2. Sample Plots to help users relate to the actual solve
3. Case studies on how these evolved and our learnings through the journey.-
Zainab Bawa (@zainabbawa) Reviewer 6 months ago
Thank you. Evaluating this. Will advise on next steps here.
-
-
-
Krishnapriya Satagopan (@krishnapriyasatagopan) 6 months ago
Here are a few thoughts about this presentation:
1. The points - Validation, Capturing, Visualization - can have more details, examples and war stories can also be added.
2. The Visualization slides have very limited content. What metrics are we covering here? Details on Alerts. There are alerting and monitoring tools provided out of the box. How can you leverage it to avoid going through millions of log lines.
3. The motive here is to provide people with more use cases and problems to look out for and how to solve them.

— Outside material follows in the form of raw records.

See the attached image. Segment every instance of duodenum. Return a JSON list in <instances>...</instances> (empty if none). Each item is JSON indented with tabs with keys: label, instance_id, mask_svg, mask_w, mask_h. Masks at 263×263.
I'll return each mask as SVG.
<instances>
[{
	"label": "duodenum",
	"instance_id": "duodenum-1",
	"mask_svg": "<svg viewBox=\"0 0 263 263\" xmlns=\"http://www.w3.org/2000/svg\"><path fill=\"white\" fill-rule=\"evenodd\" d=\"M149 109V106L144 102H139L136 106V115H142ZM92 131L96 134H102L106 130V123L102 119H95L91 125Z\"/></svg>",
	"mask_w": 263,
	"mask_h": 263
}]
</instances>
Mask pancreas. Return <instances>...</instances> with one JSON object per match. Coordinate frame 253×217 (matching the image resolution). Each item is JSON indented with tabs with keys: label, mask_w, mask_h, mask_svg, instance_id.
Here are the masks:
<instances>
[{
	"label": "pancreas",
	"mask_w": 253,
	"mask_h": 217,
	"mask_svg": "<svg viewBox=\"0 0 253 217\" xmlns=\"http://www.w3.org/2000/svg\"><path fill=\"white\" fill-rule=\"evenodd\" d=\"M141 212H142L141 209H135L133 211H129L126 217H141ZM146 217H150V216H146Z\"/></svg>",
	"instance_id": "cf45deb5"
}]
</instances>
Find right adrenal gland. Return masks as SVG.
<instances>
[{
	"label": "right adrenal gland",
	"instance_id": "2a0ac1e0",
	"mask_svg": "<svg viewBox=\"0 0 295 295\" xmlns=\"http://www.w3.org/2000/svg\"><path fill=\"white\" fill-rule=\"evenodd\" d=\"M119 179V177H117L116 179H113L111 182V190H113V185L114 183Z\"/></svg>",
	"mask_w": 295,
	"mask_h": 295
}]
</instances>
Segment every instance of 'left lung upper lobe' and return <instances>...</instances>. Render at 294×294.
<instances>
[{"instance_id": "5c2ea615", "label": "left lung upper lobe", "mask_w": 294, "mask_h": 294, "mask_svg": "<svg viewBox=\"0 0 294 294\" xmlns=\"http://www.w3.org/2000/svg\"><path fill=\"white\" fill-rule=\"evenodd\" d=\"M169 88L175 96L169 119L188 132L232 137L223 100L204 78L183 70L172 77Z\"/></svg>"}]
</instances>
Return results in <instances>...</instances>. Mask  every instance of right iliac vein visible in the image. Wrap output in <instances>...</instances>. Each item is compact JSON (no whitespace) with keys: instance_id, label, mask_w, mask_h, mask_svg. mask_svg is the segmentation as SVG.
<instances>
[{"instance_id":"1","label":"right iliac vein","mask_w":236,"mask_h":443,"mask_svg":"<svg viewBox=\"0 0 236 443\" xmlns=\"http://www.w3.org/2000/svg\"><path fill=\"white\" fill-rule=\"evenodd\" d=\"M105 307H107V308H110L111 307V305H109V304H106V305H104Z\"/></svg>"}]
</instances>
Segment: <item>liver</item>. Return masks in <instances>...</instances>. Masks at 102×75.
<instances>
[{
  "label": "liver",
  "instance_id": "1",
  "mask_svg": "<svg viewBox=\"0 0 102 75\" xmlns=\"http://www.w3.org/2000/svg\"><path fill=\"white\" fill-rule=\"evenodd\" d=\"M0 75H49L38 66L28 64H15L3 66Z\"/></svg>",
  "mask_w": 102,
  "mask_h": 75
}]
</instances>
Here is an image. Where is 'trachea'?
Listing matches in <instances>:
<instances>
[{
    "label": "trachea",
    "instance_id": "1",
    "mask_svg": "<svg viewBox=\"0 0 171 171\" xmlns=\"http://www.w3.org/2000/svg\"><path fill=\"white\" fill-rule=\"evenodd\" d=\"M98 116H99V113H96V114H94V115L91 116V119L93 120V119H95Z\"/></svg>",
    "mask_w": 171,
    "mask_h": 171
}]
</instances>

The presentation talks more on the cycle of building a scalable pipeline which people may be aware of.
4. Can there be some comparison study? Some more screenshots from your work to be able to relate to the slides?-
Zainab Bawa (@zainabbawa) Reviewer 6 months ago
Thanks Krishnapriya. Akash, you need to incorporate or respond to these comments.
-
Akash Khandelwal (@akash099) Proposer 5 months ago
Hi Krishnapriya,
Thanks for reviewing and providing detailed set of comments.
1. I will narrate couple of war stories/anecdotes from experience. Added placeholders for those in slides.

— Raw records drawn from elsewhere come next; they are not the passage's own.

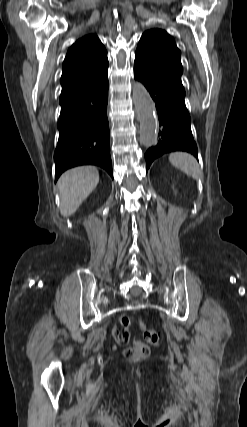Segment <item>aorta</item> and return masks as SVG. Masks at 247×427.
Wrapping results in <instances>:
<instances>
[{
  "label": "aorta",
  "mask_w": 247,
  "mask_h": 427,
  "mask_svg": "<svg viewBox=\"0 0 247 427\" xmlns=\"http://www.w3.org/2000/svg\"><path fill=\"white\" fill-rule=\"evenodd\" d=\"M133 102L140 122V139L146 147L156 144L158 138V120L155 104L142 83L133 86Z\"/></svg>",
  "instance_id": "obj_1"
}]
</instances>
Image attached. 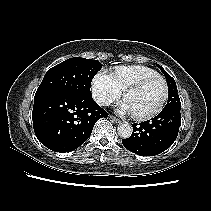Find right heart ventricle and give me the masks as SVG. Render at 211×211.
I'll return each instance as SVG.
<instances>
[{"label": "right heart ventricle", "instance_id": "1", "mask_svg": "<svg viewBox=\"0 0 211 211\" xmlns=\"http://www.w3.org/2000/svg\"><path fill=\"white\" fill-rule=\"evenodd\" d=\"M112 75L121 90L124 91L127 87L143 78L159 76L160 74L144 65H122L115 67Z\"/></svg>", "mask_w": 211, "mask_h": 211}]
</instances>
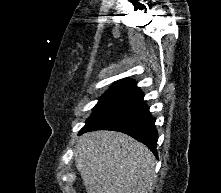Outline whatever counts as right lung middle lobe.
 <instances>
[{"instance_id": "dd1d6c3e", "label": "right lung middle lobe", "mask_w": 221, "mask_h": 193, "mask_svg": "<svg viewBox=\"0 0 221 193\" xmlns=\"http://www.w3.org/2000/svg\"><path fill=\"white\" fill-rule=\"evenodd\" d=\"M142 92L135 86L112 85L99 99L93 109V114L88 118L86 124L98 121L110 113H113L134 99L138 98Z\"/></svg>"}]
</instances>
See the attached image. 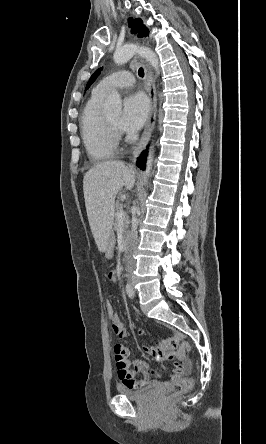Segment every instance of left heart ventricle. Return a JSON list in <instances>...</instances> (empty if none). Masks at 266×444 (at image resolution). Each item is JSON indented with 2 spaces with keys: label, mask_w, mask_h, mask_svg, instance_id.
I'll return each instance as SVG.
<instances>
[{
  "label": "left heart ventricle",
  "mask_w": 266,
  "mask_h": 444,
  "mask_svg": "<svg viewBox=\"0 0 266 444\" xmlns=\"http://www.w3.org/2000/svg\"><path fill=\"white\" fill-rule=\"evenodd\" d=\"M108 120L114 124L115 126L119 127V121H120V116L119 115H112V116H107Z\"/></svg>",
  "instance_id": "obj_1"
}]
</instances>
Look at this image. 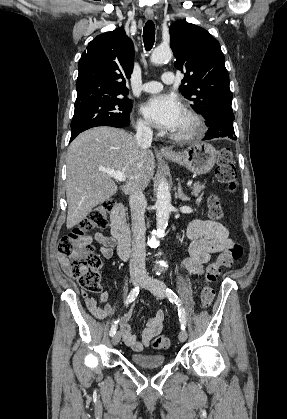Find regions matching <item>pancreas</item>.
<instances>
[{
	"mask_svg": "<svg viewBox=\"0 0 287 419\" xmlns=\"http://www.w3.org/2000/svg\"><path fill=\"white\" fill-rule=\"evenodd\" d=\"M205 188V185L204 184H200V183H195L194 184V186H193V188H192V193L195 195V196H198V194L201 192V190L202 189H204Z\"/></svg>",
	"mask_w": 287,
	"mask_h": 419,
	"instance_id": "obj_1",
	"label": "pancreas"
}]
</instances>
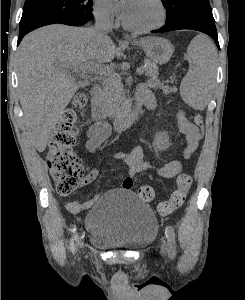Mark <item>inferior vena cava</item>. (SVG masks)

2. Added more examples for visualization. Many times, its specific to local context, so will give an example of that. Regarding alerts, I’m not focusing on alerting tools, rather what things to alert on.
3. Yes, the case studies which I’m embedding should address this.

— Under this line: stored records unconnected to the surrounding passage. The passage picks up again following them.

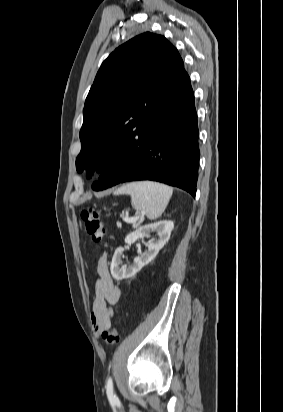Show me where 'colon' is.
I'll use <instances>...</instances> for the list:
<instances>
[{
  "label": "colon",
  "mask_w": 283,
  "mask_h": 412,
  "mask_svg": "<svg viewBox=\"0 0 283 412\" xmlns=\"http://www.w3.org/2000/svg\"><path fill=\"white\" fill-rule=\"evenodd\" d=\"M81 221L84 224L86 233L95 241L101 242L105 236V229L100 220V213L95 208H86L80 212ZM101 337L106 344L113 345L119 341V333L113 328H106L102 331Z\"/></svg>",
  "instance_id": "obj_1"
}]
</instances>
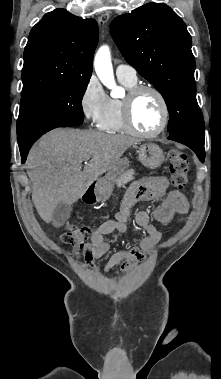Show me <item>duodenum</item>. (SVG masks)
<instances>
[{"mask_svg":"<svg viewBox=\"0 0 221 379\" xmlns=\"http://www.w3.org/2000/svg\"><path fill=\"white\" fill-rule=\"evenodd\" d=\"M85 197L90 198L92 200L95 199V183L91 184L88 190L85 193Z\"/></svg>","mask_w":221,"mask_h":379,"instance_id":"duodenum-1","label":"duodenum"}]
</instances>
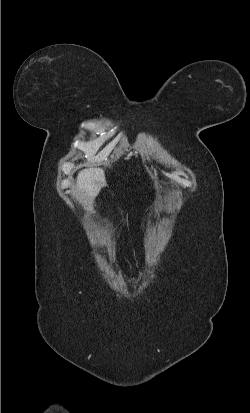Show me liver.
Segmentation results:
<instances>
[{"label":"liver","mask_w":250,"mask_h":413,"mask_svg":"<svg viewBox=\"0 0 250 413\" xmlns=\"http://www.w3.org/2000/svg\"><path fill=\"white\" fill-rule=\"evenodd\" d=\"M105 184L104 172L100 168H88L79 172L77 176V188L91 203Z\"/></svg>","instance_id":"6515ba94"}]
</instances>
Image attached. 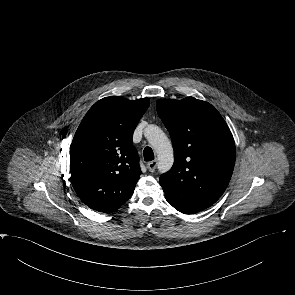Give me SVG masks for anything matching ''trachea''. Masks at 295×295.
<instances>
[{
	"label": "trachea",
	"instance_id": "trachea-1",
	"mask_svg": "<svg viewBox=\"0 0 295 295\" xmlns=\"http://www.w3.org/2000/svg\"><path fill=\"white\" fill-rule=\"evenodd\" d=\"M144 160L145 161H152L154 160V153L150 147H146L143 151Z\"/></svg>",
	"mask_w": 295,
	"mask_h": 295
}]
</instances>
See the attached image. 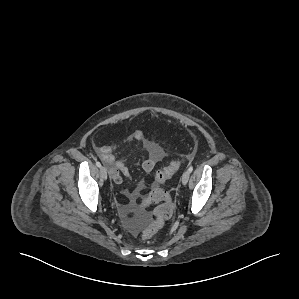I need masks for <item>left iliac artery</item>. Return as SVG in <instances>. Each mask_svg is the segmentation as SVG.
Wrapping results in <instances>:
<instances>
[{"mask_svg": "<svg viewBox=\"0 0 299 299\" xmlns=\"http://www.w3.org/2000/svg\"><path fill=\"white\" fill-rule=\"evenodd\" d=\"M188 171H189L190 173L193 171V166H192V165H190V166L188 167Z\"/></svg>", "mask_w": 299, "mask_h": 299, "instance_id": "1", "label": "left iliac artery"}]
</instances>
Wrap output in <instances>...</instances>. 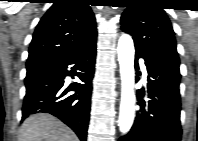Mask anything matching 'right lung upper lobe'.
Segmentation results:
<instances>
[{
  "mask_svg": "<svg viewBox=\"0 0 198 141\" xmlns=\"http://www.w3.org/2000/svg\"><path fill=\"white\" fill-rule=\"evenodd\" d=\"M95 35V17L86 0H56L36 27L26 67L68 55Z\"/></svg>",
  "mask_w": 198,
  "mask_h": 141,
  "instance_id": "obj_1",
  "label": "right lung upper lobe"
}]
</instances>
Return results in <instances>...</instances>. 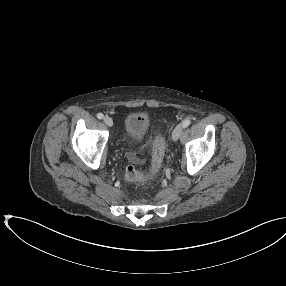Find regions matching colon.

4. Are you refering to tool comparison. For the purpose of this talk, I’m not emphasizing on how but rather what. What things should be taken care for robustness. For how, as you said, there could comparison studies of visualization and alerting tools, which is not the focus of this talk.
-
-
-
Zainab Bawa (@zainabbawa) Reviewer 6 months ago
Akash, here is another way to structure your talk: take a use case where things went wrong because some data engeering task went wrong in the pipeline. A use case where models or systems were using stale data and no one noticed. Build the case on top of that and talk about how you solved them.
-
Akash Khandelwal (@akash099) Proposer 5 months ago
Good point Zainab. Added placeholders for a couple of such cases. Will cover them during the rehearsel.
-
-
Abhishek Balaji (@booleanbalaji) Reviewer 6 months ago
Hi Akash,
We’re scheduling a reherasal for your talk. You will receive an email with the schedule and the next steps. Do make sure to incorporate all the feedback above.
-
Akash Khandelwal (@akash099) Proposer 5 months ago
Hi Abhishek, I’ve added few context setting slides as per feedback from rehearsel session.
-
Thanks for the submission, Akash. Upload your draft slides and preview video by 1 May.